There are a total of four themes that comprise the tracks you’ll see in Trackmania Turbo, ranging from the drift-focus gameplay of Canyon, to the off road gameplay of Valley, and gravity defying mechanics of Lagoon. Each of these themes features a distinct aesthetic, unique track features and a unique car with its own handling to get to grips with. Even within each of these four themes, the game offers a tremendous amount of aesthetic variation, Lagoon can range from beach side off road races, to sprints through lucious jungles, each with their own gameplay challenges. There’s no short of variety in Trackmania Turbo.

The unique handling of the vehicles available in each section presents presents some of the games more interesting challenges, forcing the player to adapt their line depending on the vehicle available for the particular track. Stadium features a grippy F1-like car, where drifting is the last thing you want to do when attempting to retain speed, gameplay here is focused on braking points and your driving line, with incredibly precise driving required in order to attain the gold medal, while valley features much more twitchy off-road gameplay, emphasizing very cautious steering as your buggie teeters on the edge of losing control. Each one presents a unique challenge, encouraging a distinct driving emphasis and making the game feel fresh as you move consistently from one area to the next.

| DATA SUPPLIED |
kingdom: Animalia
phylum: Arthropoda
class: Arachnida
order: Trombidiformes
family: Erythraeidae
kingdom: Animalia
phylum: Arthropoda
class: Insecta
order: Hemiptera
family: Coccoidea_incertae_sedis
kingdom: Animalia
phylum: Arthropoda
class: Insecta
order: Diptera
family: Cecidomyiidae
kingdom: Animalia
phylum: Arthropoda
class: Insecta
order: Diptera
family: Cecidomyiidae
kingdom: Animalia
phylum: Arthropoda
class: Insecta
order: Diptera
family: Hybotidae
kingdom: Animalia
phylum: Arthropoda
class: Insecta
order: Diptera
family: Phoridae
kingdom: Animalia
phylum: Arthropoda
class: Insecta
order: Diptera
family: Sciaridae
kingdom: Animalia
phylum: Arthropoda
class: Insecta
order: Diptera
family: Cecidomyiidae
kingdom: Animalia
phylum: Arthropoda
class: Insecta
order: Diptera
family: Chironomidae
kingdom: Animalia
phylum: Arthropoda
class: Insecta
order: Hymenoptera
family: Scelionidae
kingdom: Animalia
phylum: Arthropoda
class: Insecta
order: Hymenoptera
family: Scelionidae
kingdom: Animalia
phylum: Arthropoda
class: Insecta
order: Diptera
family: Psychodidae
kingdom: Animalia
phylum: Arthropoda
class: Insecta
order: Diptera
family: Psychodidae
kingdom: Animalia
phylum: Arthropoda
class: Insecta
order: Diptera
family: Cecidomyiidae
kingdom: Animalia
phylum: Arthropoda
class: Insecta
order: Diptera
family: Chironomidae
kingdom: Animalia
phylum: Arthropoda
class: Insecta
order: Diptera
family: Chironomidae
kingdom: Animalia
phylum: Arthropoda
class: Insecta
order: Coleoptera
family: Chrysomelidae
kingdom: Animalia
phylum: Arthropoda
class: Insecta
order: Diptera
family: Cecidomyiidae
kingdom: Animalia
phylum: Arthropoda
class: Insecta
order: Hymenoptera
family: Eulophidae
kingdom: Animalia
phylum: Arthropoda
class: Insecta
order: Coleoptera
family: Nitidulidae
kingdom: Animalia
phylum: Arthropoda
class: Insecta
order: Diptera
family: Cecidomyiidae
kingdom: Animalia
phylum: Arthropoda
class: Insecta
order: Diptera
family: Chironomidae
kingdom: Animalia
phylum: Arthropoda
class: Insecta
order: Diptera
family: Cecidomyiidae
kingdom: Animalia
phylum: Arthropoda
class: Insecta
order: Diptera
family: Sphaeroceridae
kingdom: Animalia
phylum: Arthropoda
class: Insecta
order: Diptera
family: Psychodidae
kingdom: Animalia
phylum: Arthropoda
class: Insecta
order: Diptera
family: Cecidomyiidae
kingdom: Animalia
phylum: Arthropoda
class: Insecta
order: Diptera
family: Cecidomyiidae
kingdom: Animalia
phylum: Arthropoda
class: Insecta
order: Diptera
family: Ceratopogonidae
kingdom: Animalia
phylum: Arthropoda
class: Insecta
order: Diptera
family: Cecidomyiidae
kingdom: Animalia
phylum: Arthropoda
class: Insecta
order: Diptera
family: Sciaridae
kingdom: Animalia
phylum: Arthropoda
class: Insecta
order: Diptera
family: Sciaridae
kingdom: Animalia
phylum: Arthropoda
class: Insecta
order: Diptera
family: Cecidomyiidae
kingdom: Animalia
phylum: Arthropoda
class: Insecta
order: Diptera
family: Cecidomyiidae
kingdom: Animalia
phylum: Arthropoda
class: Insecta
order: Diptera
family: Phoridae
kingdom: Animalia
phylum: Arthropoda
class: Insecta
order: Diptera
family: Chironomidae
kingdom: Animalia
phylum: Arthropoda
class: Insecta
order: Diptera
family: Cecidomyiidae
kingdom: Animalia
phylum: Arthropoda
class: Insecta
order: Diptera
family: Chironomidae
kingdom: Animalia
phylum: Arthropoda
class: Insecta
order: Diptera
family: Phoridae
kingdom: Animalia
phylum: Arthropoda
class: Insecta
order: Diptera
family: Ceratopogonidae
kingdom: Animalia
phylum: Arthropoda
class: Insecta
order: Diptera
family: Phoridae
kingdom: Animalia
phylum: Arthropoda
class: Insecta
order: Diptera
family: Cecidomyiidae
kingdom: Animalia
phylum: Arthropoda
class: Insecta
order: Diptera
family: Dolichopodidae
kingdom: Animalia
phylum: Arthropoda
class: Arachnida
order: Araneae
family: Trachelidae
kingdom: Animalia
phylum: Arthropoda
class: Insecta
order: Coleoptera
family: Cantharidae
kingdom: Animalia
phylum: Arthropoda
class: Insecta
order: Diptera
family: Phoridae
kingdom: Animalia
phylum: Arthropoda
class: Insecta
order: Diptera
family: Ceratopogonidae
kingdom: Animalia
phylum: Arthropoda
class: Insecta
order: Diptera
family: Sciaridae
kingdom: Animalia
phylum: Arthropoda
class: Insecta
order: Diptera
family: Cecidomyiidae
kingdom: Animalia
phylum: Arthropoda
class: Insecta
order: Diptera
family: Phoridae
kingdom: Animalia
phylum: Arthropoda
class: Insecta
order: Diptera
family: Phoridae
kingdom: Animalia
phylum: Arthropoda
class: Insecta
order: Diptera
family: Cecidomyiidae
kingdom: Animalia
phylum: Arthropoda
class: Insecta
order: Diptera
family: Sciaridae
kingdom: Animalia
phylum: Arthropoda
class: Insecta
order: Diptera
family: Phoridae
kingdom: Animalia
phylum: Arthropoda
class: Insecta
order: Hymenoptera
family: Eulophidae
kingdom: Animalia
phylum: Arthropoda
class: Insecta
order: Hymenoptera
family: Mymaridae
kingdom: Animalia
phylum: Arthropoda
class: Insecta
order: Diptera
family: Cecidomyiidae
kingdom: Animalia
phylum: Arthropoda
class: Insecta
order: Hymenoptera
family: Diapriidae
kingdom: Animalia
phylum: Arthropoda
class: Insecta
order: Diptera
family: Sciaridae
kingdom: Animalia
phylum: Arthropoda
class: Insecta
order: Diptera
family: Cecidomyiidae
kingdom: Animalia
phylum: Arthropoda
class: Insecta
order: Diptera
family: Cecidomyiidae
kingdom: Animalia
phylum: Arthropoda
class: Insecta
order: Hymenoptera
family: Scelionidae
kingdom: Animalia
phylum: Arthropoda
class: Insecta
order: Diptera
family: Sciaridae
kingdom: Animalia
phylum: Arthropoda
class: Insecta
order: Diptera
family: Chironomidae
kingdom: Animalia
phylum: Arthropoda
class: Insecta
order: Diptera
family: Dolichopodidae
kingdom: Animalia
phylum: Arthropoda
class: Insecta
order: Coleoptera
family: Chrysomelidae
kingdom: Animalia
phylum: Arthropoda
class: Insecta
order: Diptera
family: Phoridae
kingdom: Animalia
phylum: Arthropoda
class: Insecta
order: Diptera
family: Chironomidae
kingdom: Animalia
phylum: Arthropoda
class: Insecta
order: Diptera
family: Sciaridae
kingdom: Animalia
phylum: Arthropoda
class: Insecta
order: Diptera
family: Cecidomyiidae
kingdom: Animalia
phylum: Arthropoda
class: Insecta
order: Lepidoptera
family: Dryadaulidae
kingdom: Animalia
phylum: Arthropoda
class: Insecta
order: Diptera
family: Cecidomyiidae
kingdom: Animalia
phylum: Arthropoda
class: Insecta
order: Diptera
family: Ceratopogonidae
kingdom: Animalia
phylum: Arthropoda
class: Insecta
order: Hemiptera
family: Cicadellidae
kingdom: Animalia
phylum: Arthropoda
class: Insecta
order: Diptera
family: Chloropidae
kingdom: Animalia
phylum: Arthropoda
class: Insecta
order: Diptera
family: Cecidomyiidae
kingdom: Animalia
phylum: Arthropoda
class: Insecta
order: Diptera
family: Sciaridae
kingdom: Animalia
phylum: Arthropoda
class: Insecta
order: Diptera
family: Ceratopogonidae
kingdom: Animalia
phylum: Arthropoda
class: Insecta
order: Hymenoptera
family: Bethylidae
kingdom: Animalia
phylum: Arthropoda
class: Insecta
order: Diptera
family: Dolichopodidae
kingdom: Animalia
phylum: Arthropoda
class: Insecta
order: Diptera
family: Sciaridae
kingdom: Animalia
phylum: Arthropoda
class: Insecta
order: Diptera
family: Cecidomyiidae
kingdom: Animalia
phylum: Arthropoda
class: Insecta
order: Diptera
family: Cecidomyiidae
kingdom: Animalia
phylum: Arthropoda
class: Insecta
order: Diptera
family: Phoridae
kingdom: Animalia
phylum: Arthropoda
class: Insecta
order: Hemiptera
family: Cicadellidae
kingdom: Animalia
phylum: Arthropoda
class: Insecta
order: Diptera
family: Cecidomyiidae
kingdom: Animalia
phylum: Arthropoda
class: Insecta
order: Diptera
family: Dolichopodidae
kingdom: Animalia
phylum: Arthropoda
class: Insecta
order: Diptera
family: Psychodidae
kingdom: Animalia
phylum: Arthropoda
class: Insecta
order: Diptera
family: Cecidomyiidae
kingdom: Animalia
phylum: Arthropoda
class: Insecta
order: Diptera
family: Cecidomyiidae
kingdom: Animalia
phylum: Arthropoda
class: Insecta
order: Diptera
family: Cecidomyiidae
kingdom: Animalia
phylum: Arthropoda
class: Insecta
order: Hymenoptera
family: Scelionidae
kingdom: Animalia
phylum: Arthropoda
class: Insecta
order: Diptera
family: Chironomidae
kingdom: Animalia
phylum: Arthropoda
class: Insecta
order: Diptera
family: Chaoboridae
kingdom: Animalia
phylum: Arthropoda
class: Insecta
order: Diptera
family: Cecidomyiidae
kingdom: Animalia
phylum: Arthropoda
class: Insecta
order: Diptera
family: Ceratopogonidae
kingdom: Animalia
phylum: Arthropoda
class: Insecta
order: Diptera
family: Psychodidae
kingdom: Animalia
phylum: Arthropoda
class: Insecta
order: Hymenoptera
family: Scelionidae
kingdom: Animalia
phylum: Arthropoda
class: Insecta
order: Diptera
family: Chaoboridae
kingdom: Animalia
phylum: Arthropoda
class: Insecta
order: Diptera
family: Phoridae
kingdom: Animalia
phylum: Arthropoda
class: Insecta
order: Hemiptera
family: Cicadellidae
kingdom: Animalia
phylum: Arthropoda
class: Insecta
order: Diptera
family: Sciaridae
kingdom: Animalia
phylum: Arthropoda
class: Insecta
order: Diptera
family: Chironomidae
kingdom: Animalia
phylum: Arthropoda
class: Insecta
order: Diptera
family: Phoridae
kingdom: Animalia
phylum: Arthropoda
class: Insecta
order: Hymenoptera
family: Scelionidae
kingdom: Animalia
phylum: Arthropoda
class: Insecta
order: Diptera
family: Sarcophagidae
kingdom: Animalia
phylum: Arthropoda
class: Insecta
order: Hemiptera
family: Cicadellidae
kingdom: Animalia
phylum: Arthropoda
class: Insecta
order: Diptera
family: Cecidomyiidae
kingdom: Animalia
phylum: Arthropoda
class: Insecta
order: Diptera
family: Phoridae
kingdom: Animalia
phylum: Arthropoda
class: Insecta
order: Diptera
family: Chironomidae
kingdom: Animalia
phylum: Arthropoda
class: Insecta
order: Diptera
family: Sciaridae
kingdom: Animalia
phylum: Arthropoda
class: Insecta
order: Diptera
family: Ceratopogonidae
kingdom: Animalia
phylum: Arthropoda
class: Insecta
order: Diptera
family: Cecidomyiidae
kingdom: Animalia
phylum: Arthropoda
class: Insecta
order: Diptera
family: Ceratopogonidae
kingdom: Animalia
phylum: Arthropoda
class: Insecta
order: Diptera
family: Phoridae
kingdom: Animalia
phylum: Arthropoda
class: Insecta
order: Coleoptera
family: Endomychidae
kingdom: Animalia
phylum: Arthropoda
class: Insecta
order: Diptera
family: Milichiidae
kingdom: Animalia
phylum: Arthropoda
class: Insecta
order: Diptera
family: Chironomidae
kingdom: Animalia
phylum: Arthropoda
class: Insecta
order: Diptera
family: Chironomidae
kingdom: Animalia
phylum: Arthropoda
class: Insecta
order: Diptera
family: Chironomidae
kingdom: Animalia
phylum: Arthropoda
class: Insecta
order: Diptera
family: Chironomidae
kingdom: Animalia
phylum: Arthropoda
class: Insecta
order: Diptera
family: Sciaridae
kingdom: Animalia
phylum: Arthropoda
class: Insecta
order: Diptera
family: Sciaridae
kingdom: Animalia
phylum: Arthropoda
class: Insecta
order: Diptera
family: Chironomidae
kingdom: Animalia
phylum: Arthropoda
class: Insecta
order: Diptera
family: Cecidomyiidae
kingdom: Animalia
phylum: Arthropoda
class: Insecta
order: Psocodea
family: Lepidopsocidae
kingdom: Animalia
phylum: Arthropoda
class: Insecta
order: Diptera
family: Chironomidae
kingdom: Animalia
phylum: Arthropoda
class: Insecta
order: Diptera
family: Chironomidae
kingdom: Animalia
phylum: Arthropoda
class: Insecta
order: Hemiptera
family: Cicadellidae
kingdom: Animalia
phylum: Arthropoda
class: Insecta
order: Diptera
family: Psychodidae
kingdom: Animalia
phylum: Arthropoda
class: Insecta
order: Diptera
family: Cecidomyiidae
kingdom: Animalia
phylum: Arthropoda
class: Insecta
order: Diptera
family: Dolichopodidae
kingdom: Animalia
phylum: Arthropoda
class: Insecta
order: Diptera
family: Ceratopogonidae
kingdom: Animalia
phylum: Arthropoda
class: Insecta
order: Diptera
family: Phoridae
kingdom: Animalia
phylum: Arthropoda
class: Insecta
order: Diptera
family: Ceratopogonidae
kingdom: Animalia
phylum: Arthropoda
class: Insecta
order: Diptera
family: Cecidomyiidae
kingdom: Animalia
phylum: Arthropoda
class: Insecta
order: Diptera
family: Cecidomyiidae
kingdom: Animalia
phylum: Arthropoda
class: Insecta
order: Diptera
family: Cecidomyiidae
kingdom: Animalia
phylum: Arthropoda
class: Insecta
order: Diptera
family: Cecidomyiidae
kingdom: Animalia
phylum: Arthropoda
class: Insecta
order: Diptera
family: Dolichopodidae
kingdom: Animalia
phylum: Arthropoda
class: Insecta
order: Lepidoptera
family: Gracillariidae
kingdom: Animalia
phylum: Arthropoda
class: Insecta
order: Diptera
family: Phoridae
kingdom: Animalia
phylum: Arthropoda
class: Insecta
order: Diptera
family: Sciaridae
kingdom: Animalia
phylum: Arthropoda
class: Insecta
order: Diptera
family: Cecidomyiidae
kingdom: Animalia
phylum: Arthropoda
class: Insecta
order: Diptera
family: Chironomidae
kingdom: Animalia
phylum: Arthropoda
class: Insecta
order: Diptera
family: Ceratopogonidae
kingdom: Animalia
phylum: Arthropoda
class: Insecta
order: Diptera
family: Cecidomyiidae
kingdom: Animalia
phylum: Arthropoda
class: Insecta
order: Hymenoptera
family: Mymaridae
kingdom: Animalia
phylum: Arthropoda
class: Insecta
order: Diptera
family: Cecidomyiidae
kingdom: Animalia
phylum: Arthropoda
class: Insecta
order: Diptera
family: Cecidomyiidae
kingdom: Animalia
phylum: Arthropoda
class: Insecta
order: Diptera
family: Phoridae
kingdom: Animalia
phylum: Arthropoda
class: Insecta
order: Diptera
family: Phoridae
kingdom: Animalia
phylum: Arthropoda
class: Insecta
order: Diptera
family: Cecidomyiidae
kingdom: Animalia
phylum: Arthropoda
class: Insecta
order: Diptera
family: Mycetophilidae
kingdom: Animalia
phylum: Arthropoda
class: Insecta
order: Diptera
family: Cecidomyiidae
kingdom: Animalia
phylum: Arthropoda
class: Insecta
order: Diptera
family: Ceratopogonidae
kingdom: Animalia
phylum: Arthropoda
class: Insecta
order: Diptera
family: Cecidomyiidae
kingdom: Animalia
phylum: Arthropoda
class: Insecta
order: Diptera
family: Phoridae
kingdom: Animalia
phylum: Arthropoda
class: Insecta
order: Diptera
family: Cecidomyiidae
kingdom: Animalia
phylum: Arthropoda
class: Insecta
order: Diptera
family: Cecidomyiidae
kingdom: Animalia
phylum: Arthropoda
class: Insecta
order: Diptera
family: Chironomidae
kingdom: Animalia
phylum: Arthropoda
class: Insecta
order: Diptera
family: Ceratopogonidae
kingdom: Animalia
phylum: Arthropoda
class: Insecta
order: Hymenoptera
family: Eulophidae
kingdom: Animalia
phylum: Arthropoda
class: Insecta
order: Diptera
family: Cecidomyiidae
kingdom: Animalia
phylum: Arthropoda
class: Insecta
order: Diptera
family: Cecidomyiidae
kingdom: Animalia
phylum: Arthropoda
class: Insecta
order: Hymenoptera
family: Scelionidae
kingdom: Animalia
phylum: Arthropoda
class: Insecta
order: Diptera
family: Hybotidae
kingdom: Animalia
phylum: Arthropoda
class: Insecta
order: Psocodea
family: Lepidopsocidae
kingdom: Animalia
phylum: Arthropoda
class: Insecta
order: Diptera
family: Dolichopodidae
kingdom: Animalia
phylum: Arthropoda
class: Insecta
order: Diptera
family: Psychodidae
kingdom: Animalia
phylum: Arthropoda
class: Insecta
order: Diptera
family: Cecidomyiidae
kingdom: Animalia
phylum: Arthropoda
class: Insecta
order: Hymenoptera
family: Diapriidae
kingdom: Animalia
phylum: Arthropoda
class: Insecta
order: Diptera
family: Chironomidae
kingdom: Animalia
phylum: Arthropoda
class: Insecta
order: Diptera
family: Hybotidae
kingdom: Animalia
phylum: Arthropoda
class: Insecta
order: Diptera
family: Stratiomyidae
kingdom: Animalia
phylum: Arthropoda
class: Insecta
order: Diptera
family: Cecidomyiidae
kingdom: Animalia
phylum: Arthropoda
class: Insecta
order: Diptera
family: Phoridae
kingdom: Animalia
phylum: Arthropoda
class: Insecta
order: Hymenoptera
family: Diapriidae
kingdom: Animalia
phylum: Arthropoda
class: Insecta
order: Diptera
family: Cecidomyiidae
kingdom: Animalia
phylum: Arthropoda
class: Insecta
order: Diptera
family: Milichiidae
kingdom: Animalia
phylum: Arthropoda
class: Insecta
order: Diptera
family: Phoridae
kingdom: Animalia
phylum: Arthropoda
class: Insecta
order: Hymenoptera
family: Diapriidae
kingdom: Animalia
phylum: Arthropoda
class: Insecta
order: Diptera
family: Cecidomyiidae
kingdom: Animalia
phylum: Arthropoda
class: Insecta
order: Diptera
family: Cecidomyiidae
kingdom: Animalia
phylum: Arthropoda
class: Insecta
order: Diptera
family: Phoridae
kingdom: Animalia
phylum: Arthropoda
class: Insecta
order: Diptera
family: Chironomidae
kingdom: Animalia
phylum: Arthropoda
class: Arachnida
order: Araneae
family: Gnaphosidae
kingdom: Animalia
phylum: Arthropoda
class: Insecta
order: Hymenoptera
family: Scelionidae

| REQUIREMENTS |
(A) Can you rewrite the passage on Trackmania Turbo from "There are a" up to and including "in Trackmania Turbo.", putting "Coast" wherever "Lagoon" appears?
(B) Could you pick up the passage on Trackmania Turbo after its final sentence and keep it going?

| ANSWERS TO EACH TASK |
(A)
There are a total of four themes that comprise the tracks you’ll see in Trackmania Turbo, ranging from the drift-focus gameplay of Canyon, to the off road gameplay of Valley, and gravity defying mechanics of Coast. Each of these themes features a distinct aesthetic, unique track features and a unique car with its own handling to get to grips with. Even within each of these four themes, the game offers a tremendous amount of aesthetic variation, Coast can range from beach side off road races, to sprints through lucious jungles, each with their own gameplay challenges. There’s no short of variety in Trackmania Turbo.

(B)
However, some of the twitchy, off-road gameplay can feel a little less fair than using the other vehicle types, pushing you too far towards a sense of lost control, rather than teetering that fine line. These segments often come across as more frustrating, and overly difficult in comparison to the rest of the campaign, and I found this to be especially true for the off-road sand segments in the lagoon track. However for the most part, even these more frustrating challenges remain fair, if a little more punishing than the rest of the game and ultimately didn’t detract significantly from my sense of enjoyment and satisfaction when I finally nailed these trickier tracks.

Across these four themes there’s a crazy total of 200 tracks to complete. At the time of writing this, I’ve only managed to earn the Gold medal on 75 of these events. You can unlock most of the games campaign with silver medals, although Gold’s are required for the final series, should you wish to undertake the challenge. As you can expect, the game starts off relatively easy, and gradually progresses you through more and more complex track layouts. Despite each track being built from he same pieces, none of these 200 tracks feels the same, and that’s a testament to the variety of driving experiences you can produce with Trackmania’s map editor.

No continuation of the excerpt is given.